Sin atender a las consecuencias, se divulgaron procedimientos de actuación y calumnias que, posiblemente, serían copiadas por otros. Y así sucedió. No pasó mucho tiempo sin que los enemigos de la Iglesia calcasen, una a una, las acusaciones puestas a circular por aquellos religiosos. Y, no fueron solamente los enemigos. Hubo también fieles y clérigos que, siguiendo el ejemplo recibido, se autoconcedieron patente de corso para actuar a su antojo y reavivar la difamación contra el Opus Dei.
Mientras descargaba la tormenta, el Fundador, con los suyos, seguía a pie juntillas las normas trazadas desde los primeros acosos:
Callar, callar, trabajar, perdonar, sonreír y rezar: y sufrir con alegría, porque el camino de Dios es sufrir, ponernos en las manos del Señor y no olvidarnos de que Él no pierde batallas.
Por fuerza admiraba don Leopoldo la mansedumbre evangélica y la «caridad y amorosa resignación con que los miembros del Opus Dei acogen la persecución y besan las manos que los hieren». Como suele suceder a menudo, de grandes daños Dios saca, a la larga o a la corta, grandes bienes. Las adversidades, en lugar de deshacer la Obra, contribuyeron a unir íntimamente al Padre con sus hijos. Fue el primer fruto, resultado de aquel ofrecer el Fundador sus espaldas para recibir los golpes y proteger así a los suyos. Recordándolo, escribió años después:
Me atrevía a decir con San Pablo a los hijos míos: por tanto, os ruego que no decaigáis de ánimo, en vista de tantas tribulaciones como sufro por vosotros, pues estas tribulaciones son para vuestra gloria; puesto que los golpes, al menos en aquella primera época, eran contra mí.

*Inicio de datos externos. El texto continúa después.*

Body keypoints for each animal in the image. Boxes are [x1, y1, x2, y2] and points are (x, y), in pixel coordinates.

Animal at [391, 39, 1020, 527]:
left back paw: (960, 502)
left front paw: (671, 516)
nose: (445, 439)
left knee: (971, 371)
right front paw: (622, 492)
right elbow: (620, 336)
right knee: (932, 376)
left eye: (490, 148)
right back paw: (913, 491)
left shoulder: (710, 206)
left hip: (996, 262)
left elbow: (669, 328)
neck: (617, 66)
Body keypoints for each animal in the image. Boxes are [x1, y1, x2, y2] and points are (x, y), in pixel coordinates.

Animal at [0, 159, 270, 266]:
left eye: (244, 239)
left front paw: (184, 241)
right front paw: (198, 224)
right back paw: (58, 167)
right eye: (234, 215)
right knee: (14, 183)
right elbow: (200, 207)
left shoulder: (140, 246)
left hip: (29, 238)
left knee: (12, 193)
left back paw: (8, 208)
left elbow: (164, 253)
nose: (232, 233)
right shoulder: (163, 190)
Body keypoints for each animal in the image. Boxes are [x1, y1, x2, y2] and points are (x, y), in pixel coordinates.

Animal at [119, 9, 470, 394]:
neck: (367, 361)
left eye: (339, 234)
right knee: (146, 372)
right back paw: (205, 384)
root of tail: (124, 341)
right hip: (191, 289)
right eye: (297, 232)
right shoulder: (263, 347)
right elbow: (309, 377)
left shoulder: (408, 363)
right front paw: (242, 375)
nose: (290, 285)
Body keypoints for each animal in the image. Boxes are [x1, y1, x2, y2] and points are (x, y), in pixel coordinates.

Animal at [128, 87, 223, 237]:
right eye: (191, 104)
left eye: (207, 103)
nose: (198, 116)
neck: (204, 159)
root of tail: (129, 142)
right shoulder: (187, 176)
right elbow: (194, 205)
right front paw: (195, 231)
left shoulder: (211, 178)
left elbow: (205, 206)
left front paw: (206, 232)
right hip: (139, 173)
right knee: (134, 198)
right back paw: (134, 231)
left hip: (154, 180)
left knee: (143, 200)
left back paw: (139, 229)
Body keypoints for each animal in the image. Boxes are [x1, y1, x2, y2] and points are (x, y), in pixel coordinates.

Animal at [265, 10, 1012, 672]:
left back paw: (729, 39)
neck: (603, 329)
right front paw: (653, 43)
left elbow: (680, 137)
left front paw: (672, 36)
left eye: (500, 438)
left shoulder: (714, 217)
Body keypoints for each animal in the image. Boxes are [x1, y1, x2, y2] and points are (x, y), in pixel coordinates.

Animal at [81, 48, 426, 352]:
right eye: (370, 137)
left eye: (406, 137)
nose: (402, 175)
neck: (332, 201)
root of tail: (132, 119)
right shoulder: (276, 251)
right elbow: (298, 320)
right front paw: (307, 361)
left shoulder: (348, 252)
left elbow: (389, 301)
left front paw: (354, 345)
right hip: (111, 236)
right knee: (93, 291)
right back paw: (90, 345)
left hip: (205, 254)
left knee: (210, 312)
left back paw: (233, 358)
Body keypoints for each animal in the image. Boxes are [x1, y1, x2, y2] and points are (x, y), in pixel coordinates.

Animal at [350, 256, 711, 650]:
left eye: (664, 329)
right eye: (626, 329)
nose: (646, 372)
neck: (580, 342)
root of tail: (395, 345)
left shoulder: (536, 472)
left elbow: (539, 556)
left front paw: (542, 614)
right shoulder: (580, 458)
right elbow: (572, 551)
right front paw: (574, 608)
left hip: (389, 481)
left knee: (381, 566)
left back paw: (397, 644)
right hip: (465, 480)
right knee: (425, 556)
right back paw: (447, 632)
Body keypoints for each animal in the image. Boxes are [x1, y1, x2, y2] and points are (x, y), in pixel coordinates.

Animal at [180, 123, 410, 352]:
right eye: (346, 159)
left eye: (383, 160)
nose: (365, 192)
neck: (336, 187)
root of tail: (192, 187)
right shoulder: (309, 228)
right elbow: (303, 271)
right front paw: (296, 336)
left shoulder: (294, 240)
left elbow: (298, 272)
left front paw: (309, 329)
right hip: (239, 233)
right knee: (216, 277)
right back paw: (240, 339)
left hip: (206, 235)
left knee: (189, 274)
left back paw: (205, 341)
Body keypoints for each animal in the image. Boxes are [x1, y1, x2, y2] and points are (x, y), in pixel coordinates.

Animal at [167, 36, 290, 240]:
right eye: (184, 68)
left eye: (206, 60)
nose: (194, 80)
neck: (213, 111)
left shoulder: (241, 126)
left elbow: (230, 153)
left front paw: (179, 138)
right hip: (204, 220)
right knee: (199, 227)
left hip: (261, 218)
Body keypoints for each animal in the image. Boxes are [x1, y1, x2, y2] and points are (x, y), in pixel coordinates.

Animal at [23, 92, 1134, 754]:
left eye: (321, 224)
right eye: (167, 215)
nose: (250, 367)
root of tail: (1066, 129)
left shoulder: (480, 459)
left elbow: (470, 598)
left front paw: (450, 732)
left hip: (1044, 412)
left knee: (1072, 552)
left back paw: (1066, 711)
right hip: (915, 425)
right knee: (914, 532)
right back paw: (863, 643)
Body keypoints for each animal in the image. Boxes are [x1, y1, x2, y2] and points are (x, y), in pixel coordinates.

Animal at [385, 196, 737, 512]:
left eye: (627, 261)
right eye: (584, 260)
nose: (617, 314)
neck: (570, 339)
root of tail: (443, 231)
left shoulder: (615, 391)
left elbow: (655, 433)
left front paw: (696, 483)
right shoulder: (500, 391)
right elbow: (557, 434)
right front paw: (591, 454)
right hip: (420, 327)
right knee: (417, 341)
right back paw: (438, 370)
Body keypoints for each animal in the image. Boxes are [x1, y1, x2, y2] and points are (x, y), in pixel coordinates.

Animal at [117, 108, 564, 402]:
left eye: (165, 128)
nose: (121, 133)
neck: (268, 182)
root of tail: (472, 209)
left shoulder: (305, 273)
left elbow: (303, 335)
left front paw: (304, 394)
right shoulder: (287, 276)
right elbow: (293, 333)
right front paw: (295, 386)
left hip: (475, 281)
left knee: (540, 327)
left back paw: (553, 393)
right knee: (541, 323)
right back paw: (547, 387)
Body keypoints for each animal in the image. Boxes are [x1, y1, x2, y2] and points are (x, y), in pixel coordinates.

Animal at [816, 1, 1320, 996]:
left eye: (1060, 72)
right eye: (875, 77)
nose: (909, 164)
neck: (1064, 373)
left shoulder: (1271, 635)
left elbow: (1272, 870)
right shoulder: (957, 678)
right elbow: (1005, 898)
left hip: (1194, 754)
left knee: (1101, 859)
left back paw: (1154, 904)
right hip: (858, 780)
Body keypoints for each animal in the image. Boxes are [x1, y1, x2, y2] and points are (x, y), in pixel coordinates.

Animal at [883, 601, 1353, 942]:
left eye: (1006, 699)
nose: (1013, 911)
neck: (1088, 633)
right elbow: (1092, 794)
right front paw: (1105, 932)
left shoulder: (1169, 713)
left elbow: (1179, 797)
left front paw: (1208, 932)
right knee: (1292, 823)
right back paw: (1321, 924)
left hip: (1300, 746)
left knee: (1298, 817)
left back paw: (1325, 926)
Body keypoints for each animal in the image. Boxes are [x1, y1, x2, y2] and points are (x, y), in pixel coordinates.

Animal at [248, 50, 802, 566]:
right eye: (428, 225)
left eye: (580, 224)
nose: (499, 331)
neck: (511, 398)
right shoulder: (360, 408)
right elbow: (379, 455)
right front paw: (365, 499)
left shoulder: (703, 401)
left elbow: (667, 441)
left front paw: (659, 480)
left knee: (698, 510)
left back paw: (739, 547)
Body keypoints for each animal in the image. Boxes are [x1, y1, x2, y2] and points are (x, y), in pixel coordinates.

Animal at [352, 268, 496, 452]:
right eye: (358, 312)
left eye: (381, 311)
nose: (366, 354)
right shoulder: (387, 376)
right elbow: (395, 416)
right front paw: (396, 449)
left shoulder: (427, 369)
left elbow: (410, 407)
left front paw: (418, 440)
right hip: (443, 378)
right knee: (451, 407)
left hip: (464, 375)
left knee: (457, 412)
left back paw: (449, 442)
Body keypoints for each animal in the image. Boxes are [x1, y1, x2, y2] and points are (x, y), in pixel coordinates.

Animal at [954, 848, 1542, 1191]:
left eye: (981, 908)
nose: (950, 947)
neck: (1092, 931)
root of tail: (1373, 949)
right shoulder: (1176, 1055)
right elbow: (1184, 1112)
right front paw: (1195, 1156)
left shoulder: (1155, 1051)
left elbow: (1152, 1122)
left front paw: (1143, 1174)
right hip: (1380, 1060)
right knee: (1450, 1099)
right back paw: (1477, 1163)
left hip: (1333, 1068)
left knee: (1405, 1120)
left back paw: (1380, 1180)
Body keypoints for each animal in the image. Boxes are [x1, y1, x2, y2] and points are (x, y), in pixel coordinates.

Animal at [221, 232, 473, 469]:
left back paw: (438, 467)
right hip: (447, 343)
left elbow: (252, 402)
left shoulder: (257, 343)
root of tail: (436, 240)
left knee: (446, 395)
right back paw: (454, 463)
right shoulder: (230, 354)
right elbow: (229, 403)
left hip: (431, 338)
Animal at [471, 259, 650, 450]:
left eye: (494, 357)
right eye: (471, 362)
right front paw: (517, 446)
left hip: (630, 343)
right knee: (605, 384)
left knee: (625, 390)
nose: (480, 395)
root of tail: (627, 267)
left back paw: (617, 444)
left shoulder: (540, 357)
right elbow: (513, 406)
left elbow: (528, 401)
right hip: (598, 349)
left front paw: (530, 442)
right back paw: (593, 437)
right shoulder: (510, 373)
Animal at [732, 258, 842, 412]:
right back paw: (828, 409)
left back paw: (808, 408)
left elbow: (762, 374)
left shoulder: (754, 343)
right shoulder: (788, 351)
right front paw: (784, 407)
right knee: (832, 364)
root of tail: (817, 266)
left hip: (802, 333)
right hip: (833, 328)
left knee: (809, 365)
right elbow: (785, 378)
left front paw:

El Padre se representaba al vivo las dolorosas punzadas. Y recordaba haber visto de pequeño cómo las viejas de su tierra, armadas de agujas, pinchaban las brevas, para que madurasen más deprisa y se cargaran de néctar. De igual modo, la persecución había adelantado la mayoría de edad de sus hijos, los había madurado espiritualmente, haciéndolos más eficaces, más pacientes, y más fieles. Esta imagen de su niñez campesina en Fonz le venía con frecuencia a la hora de sobrenaturalizar los padecimientos de los hijos de Dios en esta vida:
En mi tierra —decía extrayendo el sentido divino del dolor—, pinchan la primera florada de higos, que se llenan así de dulzura y sazonan antes. Dios Nuestro Señor, para hacernos más eficaces, nos ha bendecido con la Cruz.
Durante largos años tuvo que desmontar mentiras y esclarecer de mil modos la verdad acerca del Opus Dei. Así se fueron "delineando", incisivamente, los rasgos de la Obra. Hasta el punto —escribía el Fundador— de que está ahora como esculpida. Asimismo, las contradicciones contribuyeron a poner aún más de manifiesto que la Obra no la hacen los hombres sino Dios.